Faire une simple recherche avec Fabricant, Modèle devrait suffire. En général la compatibilité est annoncée.
Mais déjà avec Utilitaire de disque, s'il est vu, il doit être formatable et dès lors utilisable avec TM.

Sinon c'est un ovni... ou HS.

Ton lien pointe vers un discounteur qui vend "tout et n"importe quoi" et il ne font que reprendre une vague description.
À mon avis ce disque doit être "normal"... d'autant que la marque est toshiba.
En cherchant à la source :
http://www.toshiba.fr/hard-drives/disques-portables/store-basics/
Il n'est pas dit compatible Mac mais Toshiba vend des PC...
Je n'aurai pas trop d'inquiétude a priori.
Les disques durs de marque meurent aussi!.
La sécurité réside dans la redondance! ici : clone et TM.

La question que tu pourrais poser à la cantonade serait de savoir si d'aucuns ont eu des difficultés avec ce disque.


----------



## micka260 (21 Juillet 2013)

gmaa a dit:


> Faire une simple recherche avec Fabricant, Modèle devrait suffire. En général la compatibilité est annoncée.
> Mais déjà avec Utilitaire de disque, s'il est vu, il doit être formatable et dès lors utilisable avec TM.
> 
> Sinon c'est un ovni... ou HS.
> ...



Merci pour cette réponse  
Tu veux dire quoi par "Les disques durs de marque meurent aussi!."
Qu'est ce qui peut faire qu'un disque dur n'est pas compatible avec mac os x mais avec windows ? Normalement si on le formate avec un mac ils peuvent tous être compatible non ?

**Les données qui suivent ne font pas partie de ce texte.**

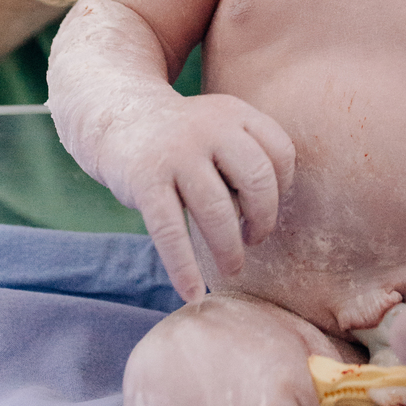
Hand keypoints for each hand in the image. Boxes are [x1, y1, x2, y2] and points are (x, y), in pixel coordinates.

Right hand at [109, 92, 295, 304]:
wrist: (122, 120)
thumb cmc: (185, 141)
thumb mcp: (220, 130)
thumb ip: (247, 159)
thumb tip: (268, 218)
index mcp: (235, 114)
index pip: (280, 151)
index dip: (283, 186)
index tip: (269, 206)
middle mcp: (210, 127)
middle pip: (257, 179)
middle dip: (263, 220)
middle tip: (254, 240)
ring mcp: (177, 153)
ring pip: (217, 210)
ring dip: (229, 249)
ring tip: (232, 267)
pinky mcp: (146, 179)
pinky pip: (170, 231)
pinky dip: (183, 267)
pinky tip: (192, 291)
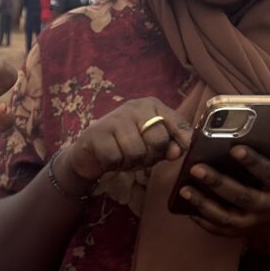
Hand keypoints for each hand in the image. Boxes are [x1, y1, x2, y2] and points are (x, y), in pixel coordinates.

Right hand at [59, 98, 189, 187]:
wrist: (88, 152)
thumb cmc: (124, 146)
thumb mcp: (151, 144)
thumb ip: (169, 145)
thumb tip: (178, 152)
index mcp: (152, 105)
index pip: (179, 124)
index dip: (180, 142)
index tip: (173, 154)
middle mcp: (135, 107)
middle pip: (158, 141)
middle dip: (150, 157)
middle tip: (138, 157)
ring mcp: (115, 118)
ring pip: (136, 152)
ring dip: (129, 163)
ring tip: (122, 157)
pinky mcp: (97, 133)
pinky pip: (116, 158)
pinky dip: (113, 164)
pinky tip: (108, 158)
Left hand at [175, 143, 269, 251]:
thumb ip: (267, 159)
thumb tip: (245, 136)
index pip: (268, 173)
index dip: (252, 162)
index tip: (235, 149)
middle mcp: (266, 207)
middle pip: (241, 195)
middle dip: (217, 182)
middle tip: (196, 169)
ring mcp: (253, 223)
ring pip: (226, 216)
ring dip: (203, 203)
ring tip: (184, 190)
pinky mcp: (242, 232)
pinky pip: (220, 229)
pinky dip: (203, 220)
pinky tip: (189, 209)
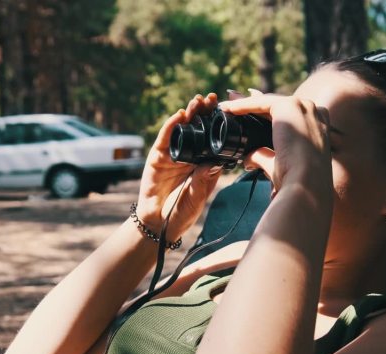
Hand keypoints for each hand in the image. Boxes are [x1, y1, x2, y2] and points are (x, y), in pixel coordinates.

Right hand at [136, 93, 222, 241]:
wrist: (159, 223)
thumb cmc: (183, 211)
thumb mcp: (198, 196)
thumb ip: (205, 180)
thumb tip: (217, 162)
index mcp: (204, 163)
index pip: (213, 139)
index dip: (218, 125)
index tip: (228, 112)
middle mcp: (190, 155)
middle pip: (198, 129)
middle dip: (205, 113)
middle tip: (213, 99)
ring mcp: (173, 154)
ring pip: (183, 129)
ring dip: (190, 114)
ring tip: (198, 102)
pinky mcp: (158, 156)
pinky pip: (165, 138)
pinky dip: (171, 126)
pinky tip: (179, 116)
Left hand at [218, 92, 331, 194]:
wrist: (306, 181)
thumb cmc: (296, 179)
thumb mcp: (280, 163)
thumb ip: (264, 155)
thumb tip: (248, 159)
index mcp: (318, 125)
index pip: (287, 115)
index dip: (265, 116)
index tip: (247, 117)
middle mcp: (314, 112)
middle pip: (277, 106)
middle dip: (253, 107)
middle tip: (231, 108)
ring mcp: (303, 106)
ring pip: (268, 103)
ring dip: (245, 104)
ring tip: (226, 108)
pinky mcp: (289, 105)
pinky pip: (261, 102)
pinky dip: (243, 105)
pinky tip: (228, 108)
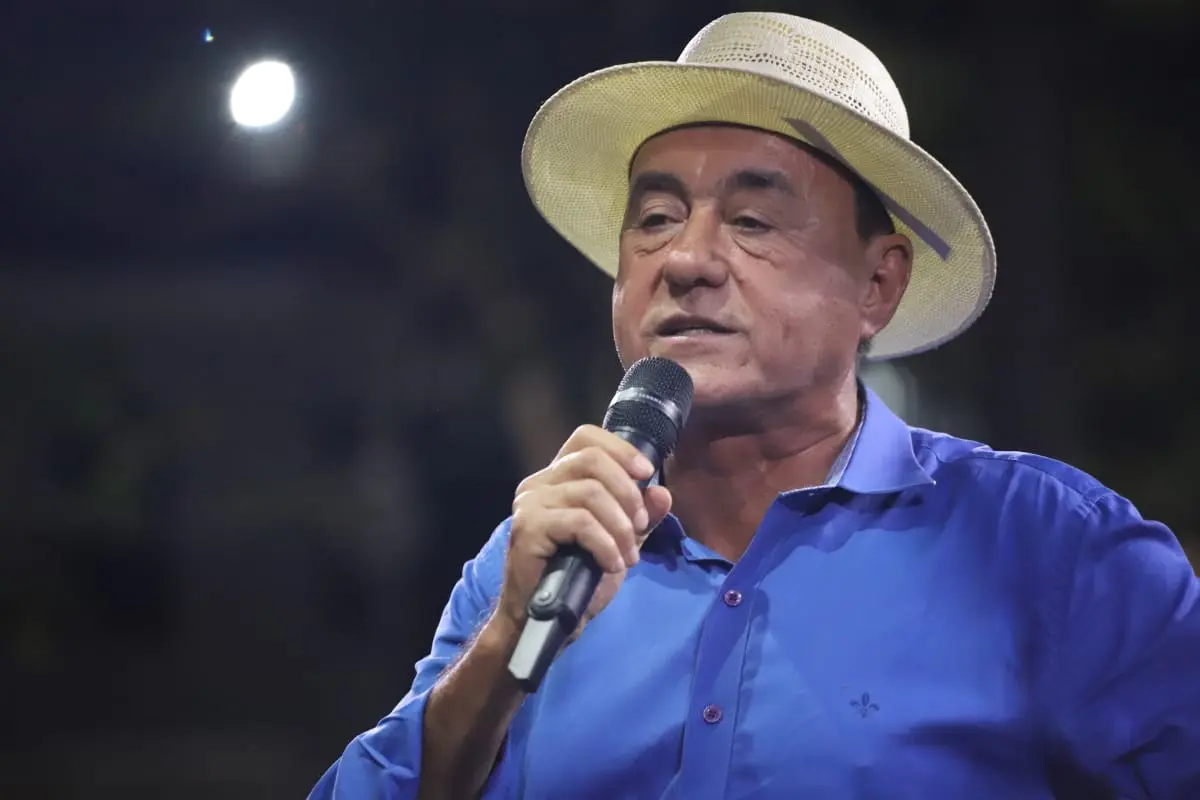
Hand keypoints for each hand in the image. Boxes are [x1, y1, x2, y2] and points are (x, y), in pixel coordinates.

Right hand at [494, 425, 672, 639]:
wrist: (550, 621)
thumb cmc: (579, 579)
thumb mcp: (620, 542)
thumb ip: (641, 517)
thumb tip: (662, 493)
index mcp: (559, 478)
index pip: (586, 437)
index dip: (620, 449)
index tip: (647, 473)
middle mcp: (539, 483)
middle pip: (592, 459)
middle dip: (627, 493)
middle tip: (638, 526)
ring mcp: (530, 503)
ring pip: (589, 492)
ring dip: (619, 526)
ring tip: (626, 555)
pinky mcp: (528, 528)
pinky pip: (580, 522)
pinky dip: (605, 544)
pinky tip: (612, 563)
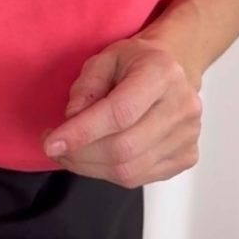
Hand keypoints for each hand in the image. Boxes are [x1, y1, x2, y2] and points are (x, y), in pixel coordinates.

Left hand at [42, 37, 202, 186]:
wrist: (172, 71)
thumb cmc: (134, 65)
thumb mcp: (103, 59)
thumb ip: (86, 86)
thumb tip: (73, 119)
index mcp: (162, 73)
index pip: (120, 113)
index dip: (81, 133)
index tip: (50, 144)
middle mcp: (182, 106)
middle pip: (123, 148)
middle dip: (79, 155)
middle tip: (55, 147)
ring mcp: (188, 135)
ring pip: (128, 171)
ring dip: (88, 167)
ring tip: (71, 153)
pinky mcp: (186, 156)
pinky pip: (138, 179)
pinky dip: (107, 173)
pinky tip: (96, 157)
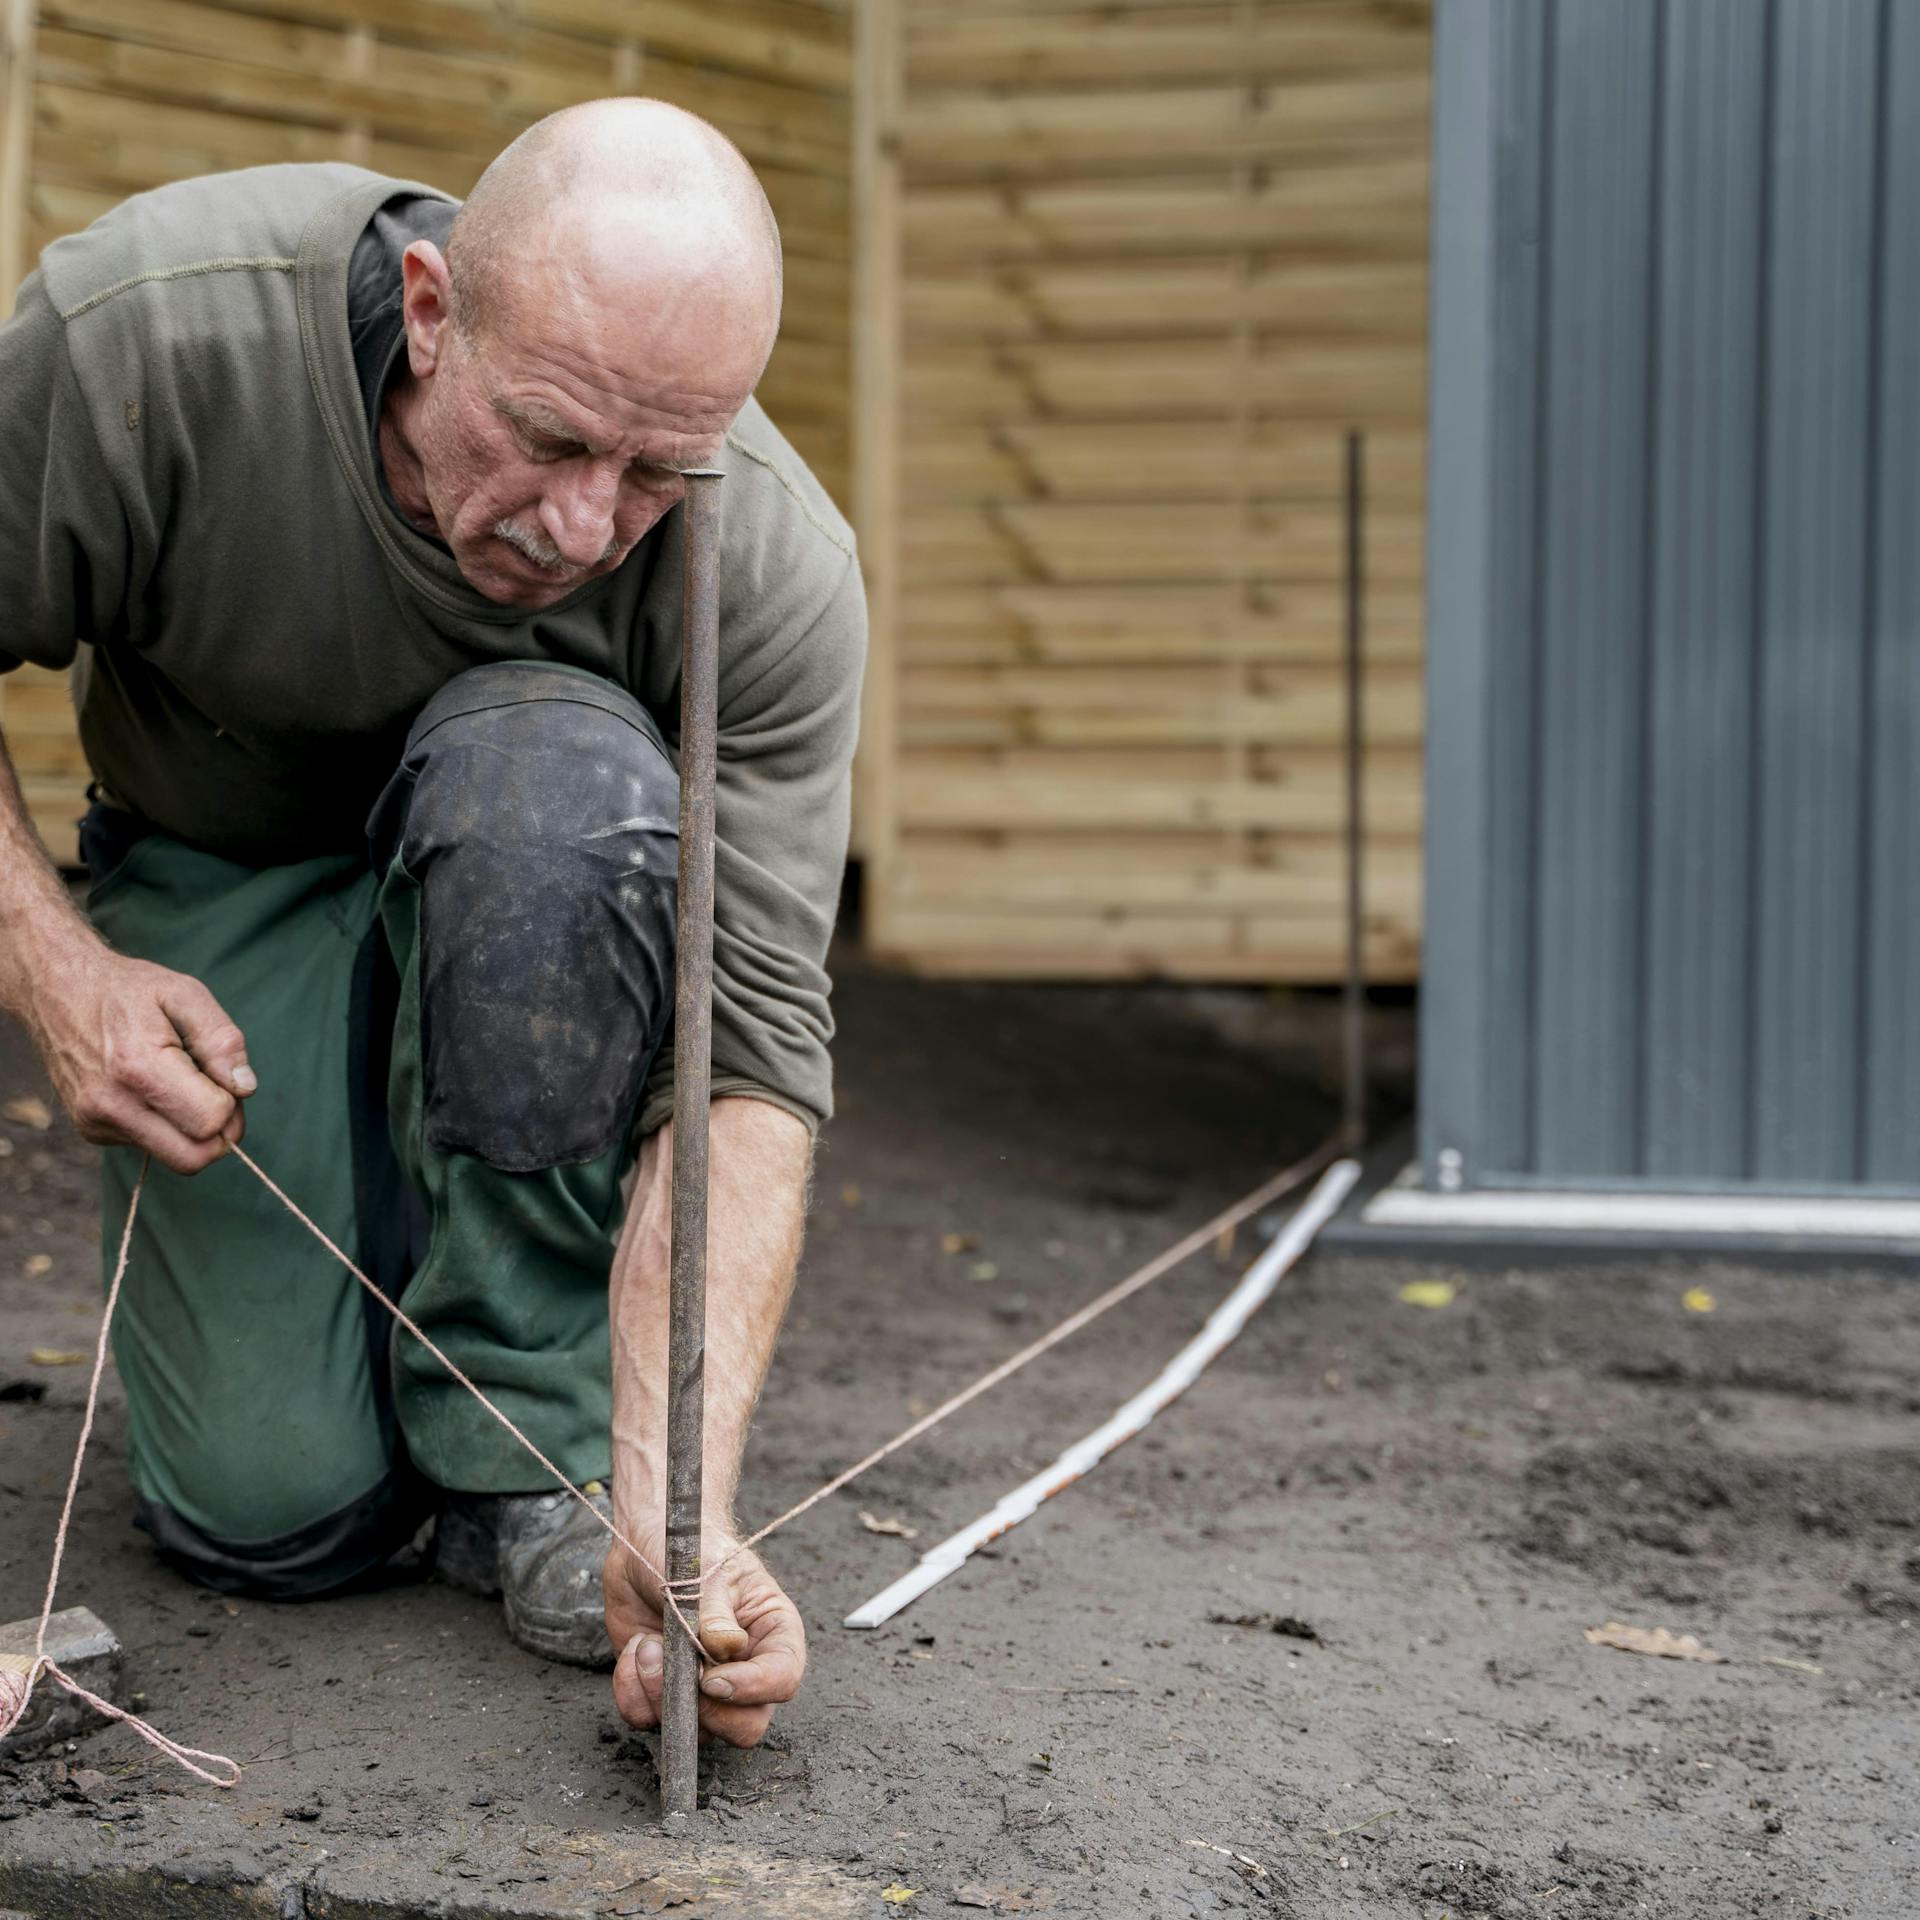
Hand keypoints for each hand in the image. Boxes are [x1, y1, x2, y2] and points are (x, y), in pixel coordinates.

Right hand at [25, 939, 254, 1174]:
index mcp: (139, 1068)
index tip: (221, 1075)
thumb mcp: (184, 994)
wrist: (55, 990)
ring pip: (174, 1156)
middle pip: (193, 1158)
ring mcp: (97, 1123)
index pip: (210, 1123)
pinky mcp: (91, 1131)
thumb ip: (221, 1041)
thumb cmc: (127, 989)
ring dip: (192, 1128)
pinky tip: (152, 1086)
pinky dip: (166, 1124)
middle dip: (219, 1132)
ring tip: (179, 1079)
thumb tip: (245, 1088)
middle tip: (214, 1089)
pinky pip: (149, 1145)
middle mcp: (111, 1105)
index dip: (231, 1104)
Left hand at [605, 1525, 806, 1748]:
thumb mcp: (706, 1571)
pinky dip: (633, 1692)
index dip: (753, 1689)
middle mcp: (745, 1669)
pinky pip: (649, 1720)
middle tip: (679, 1674)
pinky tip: (636, 1649)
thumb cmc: (692, 1551)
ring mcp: (704, 1687)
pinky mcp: (664, 1693)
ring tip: (647, 1644)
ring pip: (696, 1731)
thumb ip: (715, 1612)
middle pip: (746, 1725)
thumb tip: (727, 1649)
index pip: (783, 1678)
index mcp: (772, 1633)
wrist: (646, 1546)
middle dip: (707, 1711)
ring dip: (661, 1694)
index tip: (712, 1679)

Merci encore pour tout gmaa


----------



## gmaa (22 Juillet 2013)

Un disque quel qu'il soit est "mortel" (comme nous... ).
Un jour ou l'autre, quelques mois ou années il plantera...
D'où la redondance préconisée.
Normalement les disques vendus compatibles Win... après formatage sont utilisables sur Mac.
Pour le modèle "visé" (Toshiba) je le pense aussi.

À preuve, en cherchant juste un peu...
http://www.mydiskmanager.com/format...cos-x-apple-avec-lutilitaire-de-disque-apple/


----------